**Exercise objective:** What is needed is an exact transcription of every record.

(Transcribed page contents)

<<<<

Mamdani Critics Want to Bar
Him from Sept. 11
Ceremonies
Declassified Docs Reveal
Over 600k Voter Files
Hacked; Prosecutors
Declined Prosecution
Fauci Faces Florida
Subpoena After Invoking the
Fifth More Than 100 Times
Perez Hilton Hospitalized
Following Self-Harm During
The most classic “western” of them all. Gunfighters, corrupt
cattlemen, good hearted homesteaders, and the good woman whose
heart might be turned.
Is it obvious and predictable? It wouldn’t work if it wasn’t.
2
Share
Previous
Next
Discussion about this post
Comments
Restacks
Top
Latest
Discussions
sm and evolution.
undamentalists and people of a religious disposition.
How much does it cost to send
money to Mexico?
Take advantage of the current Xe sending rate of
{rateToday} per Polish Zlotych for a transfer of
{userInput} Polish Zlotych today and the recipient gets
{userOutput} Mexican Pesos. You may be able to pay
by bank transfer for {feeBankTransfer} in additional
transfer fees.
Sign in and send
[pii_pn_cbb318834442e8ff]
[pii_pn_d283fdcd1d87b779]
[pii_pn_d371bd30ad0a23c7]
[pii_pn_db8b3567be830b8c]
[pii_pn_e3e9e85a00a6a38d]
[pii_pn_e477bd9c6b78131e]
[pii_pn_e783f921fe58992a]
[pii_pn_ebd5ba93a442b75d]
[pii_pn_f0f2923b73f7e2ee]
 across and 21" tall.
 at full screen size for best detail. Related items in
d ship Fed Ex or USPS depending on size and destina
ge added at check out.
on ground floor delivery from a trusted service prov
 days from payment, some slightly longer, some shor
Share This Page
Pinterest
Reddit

>>>>

**Solution for this task:**
Mamdani Critics Want to Bar
Him from Sept. 11
Ceremonies
Declassified Docs Reveal
Over 600k Voter Files
Hacked; Prosecutors
Declined Prosecution
Fauci Faces Florida
Subpoena After Invoking the
Fifth More Than 100 Times
Perez Hilton Hospitalized
Following Self-Harm During
The most classic “western” of them all. Gunfighters, corrupt
cattlemen, good hearted homesteaders, and the good woman whose
heart might be turned.
Is it obvious and predictable? It wouldn’t work if it wasn’t.
2
Share
Previous
Next
Discussion about this post
Comments
Restacks
Top
Latest
Discussions
sm and evolution.
undamentalists and people of a religious disposition.
How much does it cost to send
money to Mexico?
Take advantage of the current Xe sending rate of
{rateToday} per Polish Zlotych for a transfer of
{userInput} Polish Zlotych today and the recipient gets
{userOutput} Mexican Pesos. You may be able to pay
by bank transfer for {feeBankTransfer} in additional
transfer fees.
Sign in and send
[pii_pn_cbb318834442e8ff]
[pii_pn_d283fdcd1d87b779]
[pii_pn_d371bd30ad0a23c7]
[pii_pn_db8b3567be830b8c]
[pii_pn_e3e9e85a00a6a38d]
[pii_pn_e477bd9c6b78131e]
[pii_pn_e783f921fe58992a]
[pii_pn_ebd5ba93a442b75d]
[pii_pn_f0f2923b73f7e2ee]
 across and 21" tall.
 at full screen size for best detail. Related items in
d ship Fed Ex or USPS depending on size and destina
ge added at check out.
on ground floor delivery from a trusted service prov
 days from payment, some slightly longer, some shor
Share This Page
Pinterest
Reddit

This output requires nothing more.